• [Study text]
Custom Configuration

{
  "review": {
    "agents": {
      "code_reviewer": "subagent_type=code-reviewer",
      "security_auditor": "subagent_type=security-auditor",
      "architect": "subagent_type=architect-reviewer",
      "performance": "subagent_type=performance-engineer"
    },
    "config_patterns": {
      "risky_extensions": [".yml", ".yaml", ".json", ".properties", ".env"],
      "magic_number_threshold": 0,
      "require_justification": true
    }
  }
}

Best Practices

For Reviewers

  1. Configuration Skepticism: Default position is "risky until proven safe"
  2. Evidence-Based: Require data, not assumptions for config changes
  3. Holistic Analysis: Consider system-wide impacts
  4. Documentation: Record all decisions and rationale

For Developers

  1. Small Changes: Make incremental, reviewable changes
  2. Test Evidence: Provide load testing results for config changes
  3. Rollback Plans: Always have a quick revert strategy
  4. Monitoring: Set up alerts for new configuration limits

Troubleshooting

Common Issues

Review agents not found

  • Ensure all required agents are installed
  • Check agent configuration paths

Configuration warnings false positives

  • Adjust magic number threshold in config
  • Add exceptions for known safe patterns

Performance analysis timeout

  • Reduce scope of review
  • Use --checks to focus on specific areas

Contributing

When extending the /review command:

  1. Add New Check Types: Extend check_types array
  2. New Agent Integration: Use Task tool with appropriate subagent_type
  3. Pattern Detection: Add configuration risk patterns
  4. Report Templates: Maintain consistent output format

Dependencies

  • Task tool for agent orchestration
  • Git for change detection
  • AST parsing for code analysis
  • Configuration file parsers (YAML, JSON, etc.)

Remember: Configuration changes that "just change numbers" are often the most dangerous. A single wrong value can bring down an entire system. The /review command is your guardian against these outages.

• [Exercise data]
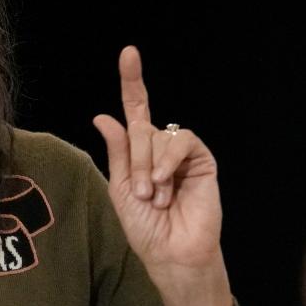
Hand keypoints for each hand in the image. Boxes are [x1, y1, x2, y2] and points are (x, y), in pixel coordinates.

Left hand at [92, 46, 232, 305]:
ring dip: (151, 166)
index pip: (136, 109)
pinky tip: (167, 185)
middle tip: (144, 194)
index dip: (133, 81)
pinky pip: (181, 140)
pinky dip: (168, 161)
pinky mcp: (202, 160)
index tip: (130, 52)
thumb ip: (118, 151)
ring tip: (157, 196)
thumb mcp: (122, 187)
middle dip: (136, 161)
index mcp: (139, 152)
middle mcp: (160, 148)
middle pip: (140, 128)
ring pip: (158, 135)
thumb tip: (103, 115)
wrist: (172, 253)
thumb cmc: (145, 227)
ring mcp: (182, 153)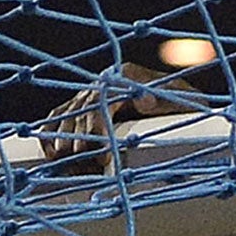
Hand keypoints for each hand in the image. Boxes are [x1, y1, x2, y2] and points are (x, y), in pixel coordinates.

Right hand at [39, 61, 201, 171]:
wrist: (178, 109)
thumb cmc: (183, 106)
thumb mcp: (184, 101)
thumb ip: (168, 99)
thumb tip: (146, 99)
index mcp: (127, 76)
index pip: (103, 98)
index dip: (97, 123)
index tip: (100, 146)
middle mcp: (105, 82)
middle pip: (81, 107)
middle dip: (79, 135)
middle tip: (81, 158)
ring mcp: (91, 95)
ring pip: (65, 113)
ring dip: (62, 136)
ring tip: (64, 158)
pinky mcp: (82, 109)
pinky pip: (57, 118)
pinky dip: (51, 134)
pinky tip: (52, 153)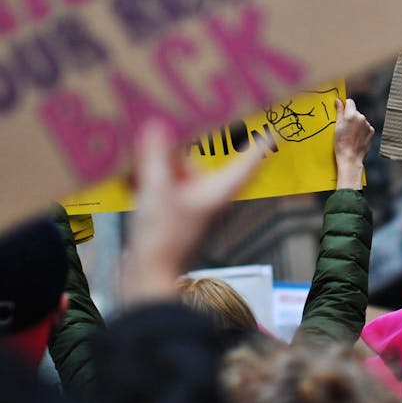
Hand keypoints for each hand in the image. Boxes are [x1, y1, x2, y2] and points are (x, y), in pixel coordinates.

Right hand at [121, 120, 261, 305]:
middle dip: (178, 144)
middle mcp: (205, 195)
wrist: (145, 279)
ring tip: (138, 148)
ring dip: (155, 161)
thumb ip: (156, 157)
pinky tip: (128, 172)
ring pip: (172, 170)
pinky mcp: (166, 210)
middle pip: (197, 160)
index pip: (248, 161)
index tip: (272, 125)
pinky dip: (145, 176)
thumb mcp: (157, 191)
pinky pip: (158, 183)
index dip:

• [Problem statement]
Answer these questions about the /review documentation:
(a) Which file extensions does the configuration list as risky?
(b) What evidence should developers provide for config changes?
(c) Which option does the text name for focusing a review on specific areas when performance analysis times out?

• [Reply to the task]
(a) .yml, .yaml, .json, .properties, and .env
(b) Load testing results
(c) --checks